📄
Abstract - GeoRelight: Learning Joint Geometrical Relighting and Reconstruction with Flexible Multi-Modal Diffusion Transformers
Relighting a person from a single photo is an attractive but ill-posed task, as a 2D image ambiguously entangles 3D geometry, intrinsic appearance, and illumination. Current methods either use sequential pipelines that suffer from error accumulation, or they do not explicitly leverage 3D geometry during relighting, which limits physical consistency. Since relighting and estimation of 3D geometry are mutually beneficial tasks, we propose a unified Multi-Modal Diffusion Transformer (DiT) that jointly solves for both: GeoRelight. We make this possible through two key technical contributions: isotropic NDC-Orthographic Depth (iNOD), a distortion-free 3D representation compatible with latent diffusion models; and a strategic mixed-data training method that combines synthetic and auto-labeled real data.

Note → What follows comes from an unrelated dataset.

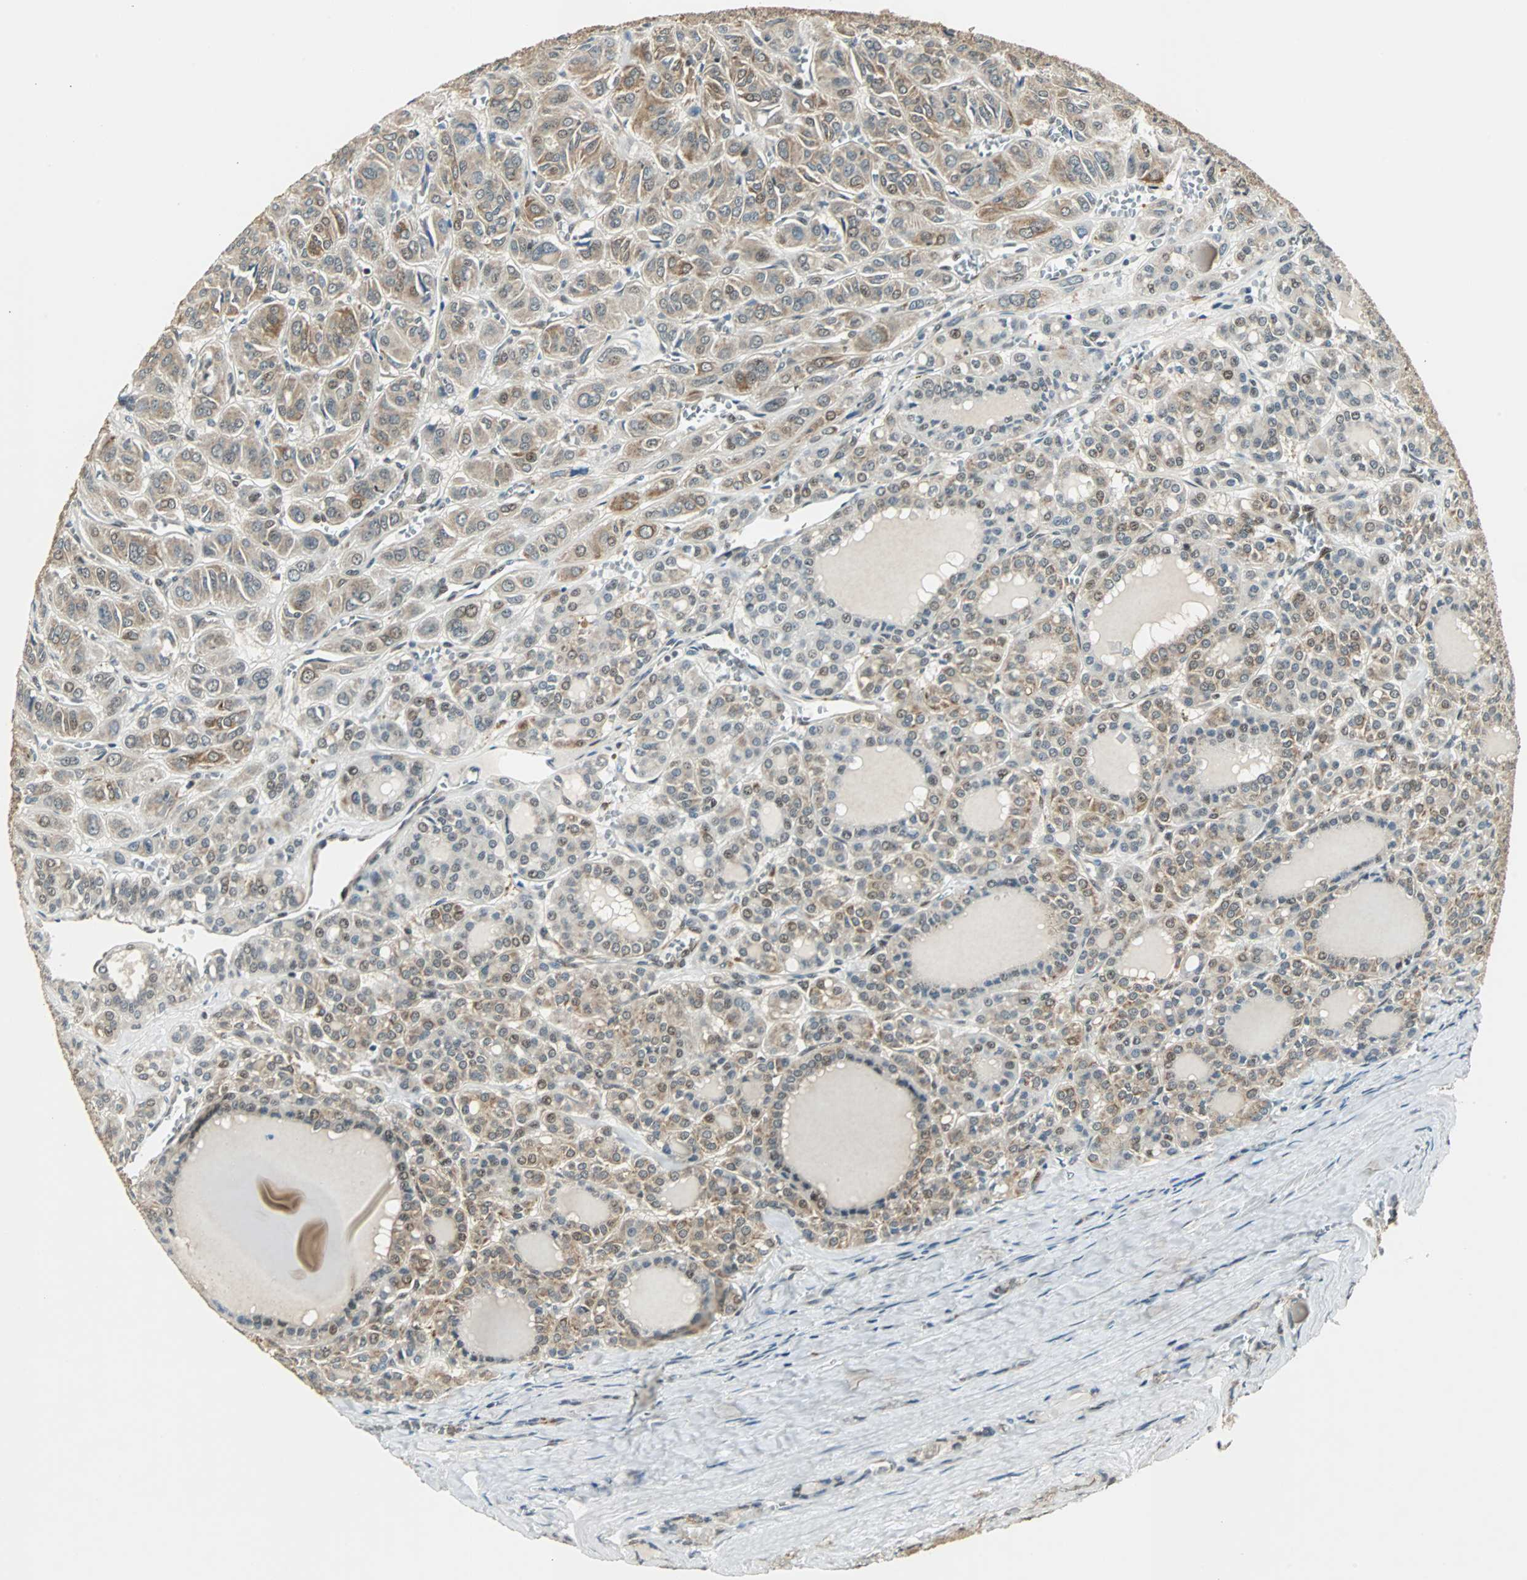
{"staining": {"intensity": "weak", "quantity": ">75%", "location": "cytoplasmic/membranous"}, "tissue": "thyroid cancer", "cell_type": "Tumor cells", "image_type": "cancer", "snomed": [{"axis": "morphology", "description": "Follicular adenoma carcinoma, NOS"}, {"axis": "topography", "description": "Thyroid gland"}], "caption": "This histopathology image shows immunohistochemistry (IHC) staining of human thyroid cancer, with low weak cytoplasmic/membranous staining in approximately >75% of tumor cells.", "gene": "MED4", "patient": {"sex": "female", "age": 71}}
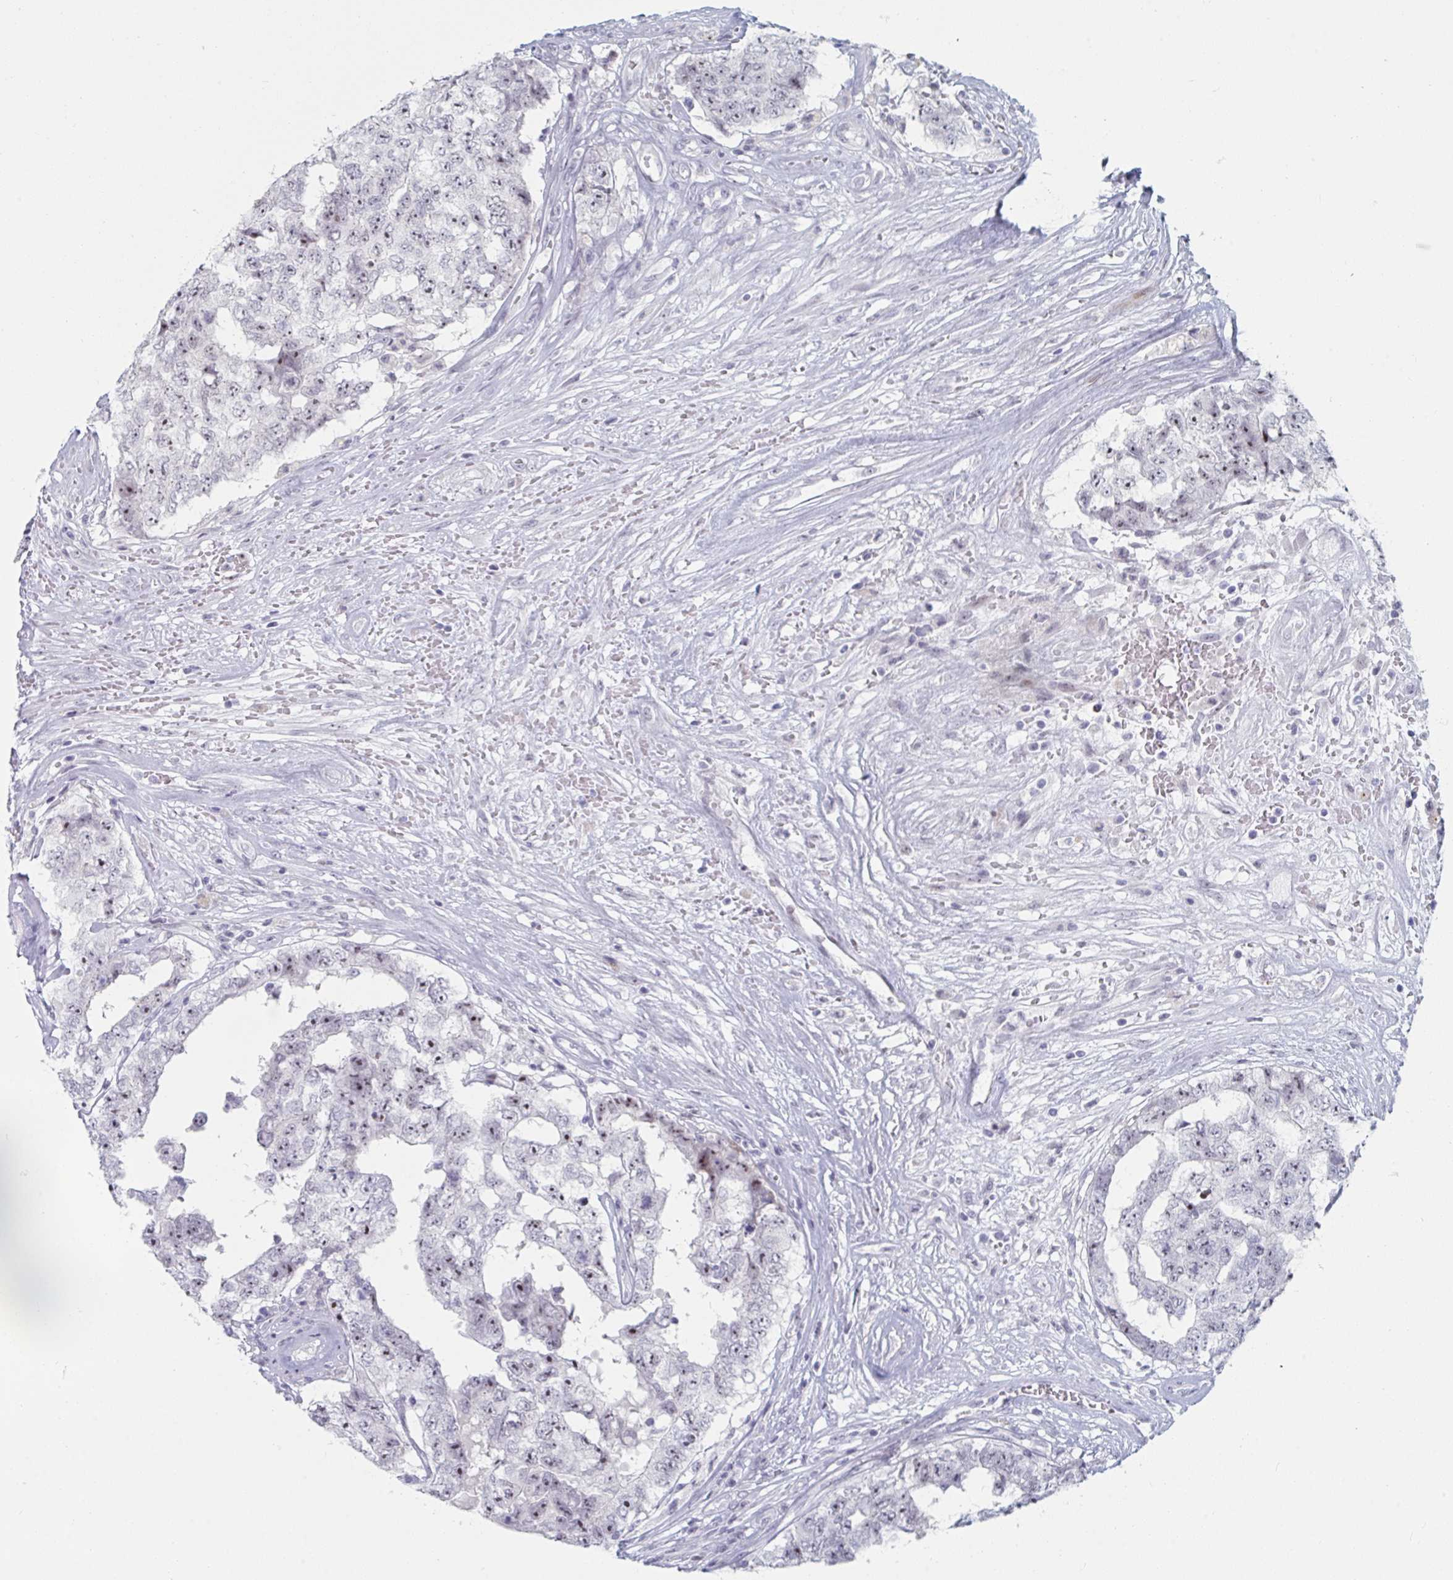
{"staining": {"intensity": "moderate", "quantity": ">75%", "location": "nuclear"}, "tissue": "testis cancer", "cell_type": "Tumor cells", "image_type": "cancer", "snomed": [{"axis": "morphology", "description": "Normal tissue, NOS"}, {"axis": "morphology", "description": "Carcinoma, Embryonal, NOS"}, {"axis": "topography", "description": "Testis"}, {"axis": "topography", "description": "Epididymis"}], "caption": "Immunohistochemical staining of human testis embryonal carcinoma displays medium levels of moderate nuclear protein positivity in about >75% of tumor cells. (DAB = brown stain, brightfield microscopy at high magnification).", "gene": "NR1H2", "patient": {"sex": "male", "age": 25}}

By solving geometry and relighting jointly, GeoRelight achieves better performance than both sequential models and previous systems that ignored geometry.
GeoRelight:利用灵活的多模态扩散变换器实现联合几何重建与重光照学习 /
GeoRelight: Learning Joint Geometrical Relighting and Reconstruction with Flexible Multi-Modal Diffusion Transformers
1️⃣ 一句话总结
本文提出了一种名为GeoRelight的统一多模态扩散模型,能够从单张照片同时重建人物的3D几何形状和实现重光照,通过将这两个相互受益的任务联合求解,解决了传统分步方法误差累积和光照不一致的问题。